Drug discovery sits unambiguously on the “be more careful” side of that line. A virtual screening pipeline that silently uses the wrong protonation state, a feature extraction script that indexes atoms incorrectly, an ML model that leaks test set information through improper splitting: these errors don’t just waste compute time. They can misdirect medicinal chemistry efforts, consume experimental resources, and slow down projects with real human health implications downstream.

This doesn’t mean agents are inappropriate for the field. It means the validation discipline we already apply to our science needs to be applied to the code too. Write tests. Sanity-check intermediate outputs against known reference datasets. Treat agent-generated code with the same skepticism you’d apply to a script handed to you by a collaborator you respect but haven’t worked with before.


The New Bottleneck: Can We Ask Better Questions?

The thread that runs through Willison’s entire conversation is this: the cost of implementation is collapsing. What remains expensive is knowing what to implement and why. In computational drug discovery, this is the oldest truth in the field. CADD has always been able to generate enormous numbers of candidates; the limiting resource has always been the ability to prioritize them intelligently.

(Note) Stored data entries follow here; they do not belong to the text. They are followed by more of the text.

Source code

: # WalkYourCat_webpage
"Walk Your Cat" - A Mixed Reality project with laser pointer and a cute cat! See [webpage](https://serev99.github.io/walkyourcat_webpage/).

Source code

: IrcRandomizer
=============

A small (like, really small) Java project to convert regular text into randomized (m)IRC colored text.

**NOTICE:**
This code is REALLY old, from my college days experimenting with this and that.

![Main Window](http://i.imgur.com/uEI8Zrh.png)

Agentic AI doesn’t solve the prioritization problem. But it does mean that a researcher with genuine scientific judgment - about target biology, about the chemical space worth exploring, about what a binding pose is actually telling you - can execute on that judgment faster and at greater scale than before. The field has always needed people who can think at the interface of chemistry, biology, and computation. That’s not going away. If anything, it matters more.

The inflection point Willison describes is real, and it’s arriving in computational drug discovery the same way it’s arriving everywhere else. The question is whether we use it to accelerate science or just to accelerate the production of numbers.


Episode: An AI state of the union: We’ve passed the inflection point, dark factories are coming, and automation timelines, Lenny’s Podcast, April 2026. Simon Willison’s highlights post: simonwillison.net.